- **To do**
From the records below, output exactly the lines running from the line containing "9 de Julio s/n esquina Belgrano" through the line containing "en situation de", and no others.

- **Data excerpts**
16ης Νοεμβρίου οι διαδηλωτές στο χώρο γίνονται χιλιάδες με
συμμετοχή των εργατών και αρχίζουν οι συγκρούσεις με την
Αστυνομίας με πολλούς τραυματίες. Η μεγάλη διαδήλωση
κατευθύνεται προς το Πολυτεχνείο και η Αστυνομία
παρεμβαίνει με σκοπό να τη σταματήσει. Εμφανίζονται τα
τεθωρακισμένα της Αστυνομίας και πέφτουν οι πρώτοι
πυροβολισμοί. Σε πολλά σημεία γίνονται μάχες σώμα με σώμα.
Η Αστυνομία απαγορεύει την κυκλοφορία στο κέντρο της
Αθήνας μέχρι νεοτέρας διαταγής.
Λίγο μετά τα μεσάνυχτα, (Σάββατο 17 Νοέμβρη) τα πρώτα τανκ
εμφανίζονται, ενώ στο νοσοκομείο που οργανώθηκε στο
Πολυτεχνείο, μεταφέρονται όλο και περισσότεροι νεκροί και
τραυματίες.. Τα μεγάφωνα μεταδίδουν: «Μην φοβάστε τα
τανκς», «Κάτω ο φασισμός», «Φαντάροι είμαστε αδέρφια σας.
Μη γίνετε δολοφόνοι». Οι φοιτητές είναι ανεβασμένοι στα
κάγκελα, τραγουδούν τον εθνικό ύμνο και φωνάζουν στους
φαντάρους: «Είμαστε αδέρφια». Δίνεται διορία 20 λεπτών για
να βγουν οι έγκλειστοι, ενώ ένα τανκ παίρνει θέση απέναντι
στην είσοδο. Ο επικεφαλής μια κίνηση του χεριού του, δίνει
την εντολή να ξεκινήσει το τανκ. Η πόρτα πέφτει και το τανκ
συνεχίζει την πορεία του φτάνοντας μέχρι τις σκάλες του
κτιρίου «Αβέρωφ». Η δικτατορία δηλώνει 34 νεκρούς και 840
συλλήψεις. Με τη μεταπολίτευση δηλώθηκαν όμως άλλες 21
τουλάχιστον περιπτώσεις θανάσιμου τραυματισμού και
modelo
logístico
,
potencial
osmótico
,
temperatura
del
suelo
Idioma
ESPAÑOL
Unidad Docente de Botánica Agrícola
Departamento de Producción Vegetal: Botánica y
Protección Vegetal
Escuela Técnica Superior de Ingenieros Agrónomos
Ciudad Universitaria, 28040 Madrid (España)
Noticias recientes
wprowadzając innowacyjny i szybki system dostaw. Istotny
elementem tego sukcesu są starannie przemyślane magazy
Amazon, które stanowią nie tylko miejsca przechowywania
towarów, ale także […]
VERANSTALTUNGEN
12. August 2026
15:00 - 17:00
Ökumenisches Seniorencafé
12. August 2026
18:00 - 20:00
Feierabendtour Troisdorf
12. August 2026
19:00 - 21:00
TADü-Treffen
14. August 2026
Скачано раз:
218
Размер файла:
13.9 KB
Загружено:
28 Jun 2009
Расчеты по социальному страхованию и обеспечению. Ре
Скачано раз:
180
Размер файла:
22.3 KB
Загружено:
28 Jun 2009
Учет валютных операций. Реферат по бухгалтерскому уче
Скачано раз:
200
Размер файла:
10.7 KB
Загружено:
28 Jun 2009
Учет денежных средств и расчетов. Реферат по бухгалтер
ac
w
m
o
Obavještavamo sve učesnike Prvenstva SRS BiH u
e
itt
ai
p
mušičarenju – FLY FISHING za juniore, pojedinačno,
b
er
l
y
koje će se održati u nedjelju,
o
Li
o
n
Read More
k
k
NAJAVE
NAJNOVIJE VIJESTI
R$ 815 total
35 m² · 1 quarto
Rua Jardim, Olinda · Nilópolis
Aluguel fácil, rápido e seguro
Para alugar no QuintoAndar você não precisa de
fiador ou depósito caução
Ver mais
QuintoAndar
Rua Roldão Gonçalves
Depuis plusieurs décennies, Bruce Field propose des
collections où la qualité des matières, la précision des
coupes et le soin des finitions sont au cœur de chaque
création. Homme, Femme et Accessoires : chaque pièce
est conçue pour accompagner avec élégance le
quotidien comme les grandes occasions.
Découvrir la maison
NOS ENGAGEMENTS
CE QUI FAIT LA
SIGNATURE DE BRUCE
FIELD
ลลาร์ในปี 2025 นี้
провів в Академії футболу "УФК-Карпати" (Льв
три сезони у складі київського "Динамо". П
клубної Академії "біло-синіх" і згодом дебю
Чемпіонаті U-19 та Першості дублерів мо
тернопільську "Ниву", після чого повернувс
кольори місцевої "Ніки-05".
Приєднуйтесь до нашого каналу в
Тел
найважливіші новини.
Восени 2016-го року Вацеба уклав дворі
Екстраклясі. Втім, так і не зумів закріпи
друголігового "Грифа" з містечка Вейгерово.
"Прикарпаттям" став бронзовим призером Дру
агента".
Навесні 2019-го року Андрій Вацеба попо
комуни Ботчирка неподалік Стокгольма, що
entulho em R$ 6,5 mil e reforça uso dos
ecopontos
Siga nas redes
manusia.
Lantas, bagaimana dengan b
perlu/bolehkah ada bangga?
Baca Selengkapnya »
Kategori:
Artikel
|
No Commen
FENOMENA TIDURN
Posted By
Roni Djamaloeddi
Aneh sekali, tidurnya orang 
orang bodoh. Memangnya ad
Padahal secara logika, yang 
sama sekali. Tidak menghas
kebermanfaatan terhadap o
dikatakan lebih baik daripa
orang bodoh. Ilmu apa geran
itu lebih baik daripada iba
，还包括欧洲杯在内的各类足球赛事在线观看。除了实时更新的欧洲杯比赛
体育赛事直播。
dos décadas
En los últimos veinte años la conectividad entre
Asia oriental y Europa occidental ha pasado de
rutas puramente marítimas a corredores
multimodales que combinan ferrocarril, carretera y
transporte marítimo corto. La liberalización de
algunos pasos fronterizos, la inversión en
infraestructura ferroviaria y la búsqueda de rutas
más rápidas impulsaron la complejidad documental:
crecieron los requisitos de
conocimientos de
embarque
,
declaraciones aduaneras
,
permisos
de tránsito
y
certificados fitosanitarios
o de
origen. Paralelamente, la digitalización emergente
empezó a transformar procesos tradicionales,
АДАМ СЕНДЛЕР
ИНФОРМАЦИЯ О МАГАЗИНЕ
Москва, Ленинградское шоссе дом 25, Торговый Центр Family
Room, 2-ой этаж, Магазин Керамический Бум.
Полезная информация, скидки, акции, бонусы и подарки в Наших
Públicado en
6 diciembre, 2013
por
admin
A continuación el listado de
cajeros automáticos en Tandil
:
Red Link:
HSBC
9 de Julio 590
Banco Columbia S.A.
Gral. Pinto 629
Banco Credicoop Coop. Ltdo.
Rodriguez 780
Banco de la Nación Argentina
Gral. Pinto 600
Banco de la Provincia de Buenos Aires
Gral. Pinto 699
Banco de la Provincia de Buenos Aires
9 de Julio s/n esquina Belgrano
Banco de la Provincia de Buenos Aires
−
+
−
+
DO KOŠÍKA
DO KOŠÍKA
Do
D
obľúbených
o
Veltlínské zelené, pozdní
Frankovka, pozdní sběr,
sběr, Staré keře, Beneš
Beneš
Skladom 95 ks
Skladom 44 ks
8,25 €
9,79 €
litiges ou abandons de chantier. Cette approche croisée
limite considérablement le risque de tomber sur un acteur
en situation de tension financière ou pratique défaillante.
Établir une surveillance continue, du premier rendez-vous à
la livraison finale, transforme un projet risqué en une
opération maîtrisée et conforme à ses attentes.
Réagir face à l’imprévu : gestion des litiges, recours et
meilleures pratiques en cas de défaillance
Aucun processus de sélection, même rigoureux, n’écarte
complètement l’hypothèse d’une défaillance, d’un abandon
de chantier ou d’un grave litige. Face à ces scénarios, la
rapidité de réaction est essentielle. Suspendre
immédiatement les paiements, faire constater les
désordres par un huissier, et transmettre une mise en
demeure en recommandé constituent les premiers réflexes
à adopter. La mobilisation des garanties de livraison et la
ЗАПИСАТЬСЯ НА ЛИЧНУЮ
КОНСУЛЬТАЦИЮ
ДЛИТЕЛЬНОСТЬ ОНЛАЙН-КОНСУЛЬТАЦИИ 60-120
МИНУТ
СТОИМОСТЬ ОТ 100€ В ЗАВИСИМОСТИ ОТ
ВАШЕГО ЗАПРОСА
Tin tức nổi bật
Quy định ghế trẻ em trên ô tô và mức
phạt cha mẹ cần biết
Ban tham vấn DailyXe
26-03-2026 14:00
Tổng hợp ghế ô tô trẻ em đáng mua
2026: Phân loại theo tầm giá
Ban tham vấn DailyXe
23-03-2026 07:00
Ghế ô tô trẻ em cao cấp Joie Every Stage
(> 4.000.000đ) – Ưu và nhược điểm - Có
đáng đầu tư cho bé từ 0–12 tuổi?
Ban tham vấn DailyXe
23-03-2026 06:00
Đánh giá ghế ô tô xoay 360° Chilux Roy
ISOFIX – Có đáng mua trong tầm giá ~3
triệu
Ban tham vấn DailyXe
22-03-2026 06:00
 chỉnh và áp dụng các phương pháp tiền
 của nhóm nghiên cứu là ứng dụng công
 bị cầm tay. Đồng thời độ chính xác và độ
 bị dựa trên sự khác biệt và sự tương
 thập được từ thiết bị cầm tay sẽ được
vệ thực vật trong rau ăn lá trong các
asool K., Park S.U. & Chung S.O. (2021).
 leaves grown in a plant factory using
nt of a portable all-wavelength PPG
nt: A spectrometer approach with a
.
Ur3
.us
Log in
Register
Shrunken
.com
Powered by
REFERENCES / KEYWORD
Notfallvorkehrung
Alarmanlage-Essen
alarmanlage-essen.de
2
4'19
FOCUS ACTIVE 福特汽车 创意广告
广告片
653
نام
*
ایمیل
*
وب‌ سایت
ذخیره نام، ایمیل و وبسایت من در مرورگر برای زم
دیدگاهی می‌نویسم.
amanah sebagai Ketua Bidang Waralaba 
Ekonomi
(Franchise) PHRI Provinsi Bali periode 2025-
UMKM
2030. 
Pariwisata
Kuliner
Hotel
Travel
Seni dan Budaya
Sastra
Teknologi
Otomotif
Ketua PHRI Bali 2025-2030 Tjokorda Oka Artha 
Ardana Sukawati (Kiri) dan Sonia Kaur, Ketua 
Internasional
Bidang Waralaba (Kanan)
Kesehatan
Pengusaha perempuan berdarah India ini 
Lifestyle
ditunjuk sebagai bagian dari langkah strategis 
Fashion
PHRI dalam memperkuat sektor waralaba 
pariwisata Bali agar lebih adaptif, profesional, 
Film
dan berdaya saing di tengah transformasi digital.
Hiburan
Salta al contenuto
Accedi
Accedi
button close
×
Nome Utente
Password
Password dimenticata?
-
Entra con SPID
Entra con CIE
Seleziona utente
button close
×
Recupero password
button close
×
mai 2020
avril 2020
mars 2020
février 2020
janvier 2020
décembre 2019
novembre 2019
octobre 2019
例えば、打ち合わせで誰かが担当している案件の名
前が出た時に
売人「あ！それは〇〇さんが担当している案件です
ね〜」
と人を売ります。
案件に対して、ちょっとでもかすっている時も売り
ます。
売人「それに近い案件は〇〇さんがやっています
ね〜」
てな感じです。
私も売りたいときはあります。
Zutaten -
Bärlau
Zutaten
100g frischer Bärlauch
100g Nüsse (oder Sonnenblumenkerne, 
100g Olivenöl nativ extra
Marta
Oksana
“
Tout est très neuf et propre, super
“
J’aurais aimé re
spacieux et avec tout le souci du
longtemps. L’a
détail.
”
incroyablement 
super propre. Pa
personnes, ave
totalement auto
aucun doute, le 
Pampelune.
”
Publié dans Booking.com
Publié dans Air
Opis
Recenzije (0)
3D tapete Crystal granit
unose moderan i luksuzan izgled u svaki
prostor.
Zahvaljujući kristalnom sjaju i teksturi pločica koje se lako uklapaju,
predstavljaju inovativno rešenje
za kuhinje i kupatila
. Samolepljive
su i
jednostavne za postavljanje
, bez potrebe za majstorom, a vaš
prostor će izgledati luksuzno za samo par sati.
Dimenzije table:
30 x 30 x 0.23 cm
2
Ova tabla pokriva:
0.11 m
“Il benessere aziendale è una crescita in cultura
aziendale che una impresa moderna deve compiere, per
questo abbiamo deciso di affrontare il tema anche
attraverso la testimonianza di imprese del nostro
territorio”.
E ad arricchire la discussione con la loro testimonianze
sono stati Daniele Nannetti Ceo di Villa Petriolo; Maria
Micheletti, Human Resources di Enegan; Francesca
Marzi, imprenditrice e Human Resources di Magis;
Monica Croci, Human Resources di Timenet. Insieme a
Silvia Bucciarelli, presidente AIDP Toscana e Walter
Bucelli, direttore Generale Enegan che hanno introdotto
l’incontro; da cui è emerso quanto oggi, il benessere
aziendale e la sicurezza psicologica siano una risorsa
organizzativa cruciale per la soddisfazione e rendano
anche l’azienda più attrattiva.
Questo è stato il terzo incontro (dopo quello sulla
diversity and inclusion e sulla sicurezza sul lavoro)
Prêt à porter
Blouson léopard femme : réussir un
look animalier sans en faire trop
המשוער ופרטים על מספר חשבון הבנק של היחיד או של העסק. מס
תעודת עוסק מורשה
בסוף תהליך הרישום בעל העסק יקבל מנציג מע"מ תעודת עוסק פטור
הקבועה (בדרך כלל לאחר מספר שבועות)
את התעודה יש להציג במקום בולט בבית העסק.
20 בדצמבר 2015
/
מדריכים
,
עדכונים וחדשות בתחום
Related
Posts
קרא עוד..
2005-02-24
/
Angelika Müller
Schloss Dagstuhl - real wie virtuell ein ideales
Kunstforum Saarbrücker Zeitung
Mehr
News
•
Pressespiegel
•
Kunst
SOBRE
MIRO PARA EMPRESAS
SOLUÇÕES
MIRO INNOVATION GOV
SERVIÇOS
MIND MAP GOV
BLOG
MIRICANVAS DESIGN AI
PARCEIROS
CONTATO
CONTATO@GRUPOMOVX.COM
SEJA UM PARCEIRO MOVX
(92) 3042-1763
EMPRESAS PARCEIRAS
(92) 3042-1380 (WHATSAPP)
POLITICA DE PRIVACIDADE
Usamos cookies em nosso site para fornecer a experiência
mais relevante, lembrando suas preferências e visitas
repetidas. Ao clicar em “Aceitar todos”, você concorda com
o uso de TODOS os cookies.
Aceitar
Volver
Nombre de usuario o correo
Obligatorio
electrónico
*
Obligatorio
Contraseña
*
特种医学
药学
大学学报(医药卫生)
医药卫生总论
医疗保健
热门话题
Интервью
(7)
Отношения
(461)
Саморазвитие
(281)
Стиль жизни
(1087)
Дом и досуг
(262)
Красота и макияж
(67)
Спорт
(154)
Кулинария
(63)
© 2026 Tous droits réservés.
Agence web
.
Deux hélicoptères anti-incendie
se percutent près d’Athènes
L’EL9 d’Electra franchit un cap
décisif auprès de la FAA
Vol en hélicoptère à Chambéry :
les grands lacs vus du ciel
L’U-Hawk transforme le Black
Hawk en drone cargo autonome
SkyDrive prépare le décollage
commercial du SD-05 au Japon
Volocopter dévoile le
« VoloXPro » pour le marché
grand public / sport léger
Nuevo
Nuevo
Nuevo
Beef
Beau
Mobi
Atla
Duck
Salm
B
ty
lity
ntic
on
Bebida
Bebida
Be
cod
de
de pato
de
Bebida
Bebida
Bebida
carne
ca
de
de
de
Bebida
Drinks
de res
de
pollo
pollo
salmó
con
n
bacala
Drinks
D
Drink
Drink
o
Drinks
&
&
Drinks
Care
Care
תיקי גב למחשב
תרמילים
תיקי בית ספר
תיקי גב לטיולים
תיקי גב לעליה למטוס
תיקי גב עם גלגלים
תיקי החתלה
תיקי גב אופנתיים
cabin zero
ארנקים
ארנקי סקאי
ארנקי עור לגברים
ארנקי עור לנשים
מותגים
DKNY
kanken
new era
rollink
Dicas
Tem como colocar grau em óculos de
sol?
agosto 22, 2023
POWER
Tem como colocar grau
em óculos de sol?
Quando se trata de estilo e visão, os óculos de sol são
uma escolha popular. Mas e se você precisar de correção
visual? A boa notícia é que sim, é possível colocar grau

- **Finished task**
9 de Julio s/n esquina Belgrano
Banco de la Provincia de Buenos Aires
−
+
−
+
DO KOŠÍKA
DO KOŠÍKA
Do
D
obľúbených
o
Veltlínské zelené, pozdní
Frankovka, pozdní sběr,
sběr, Staré keře, Beneš
Beneš
Skladom 95 ks
Skladom 44 ks
8,25 €
9,79 €
litiges ou abandons de chantier. Cette approche croisée
limite considérablement le risque de tomber sur un acteur
en situation de tension financière ou pratique défaillante.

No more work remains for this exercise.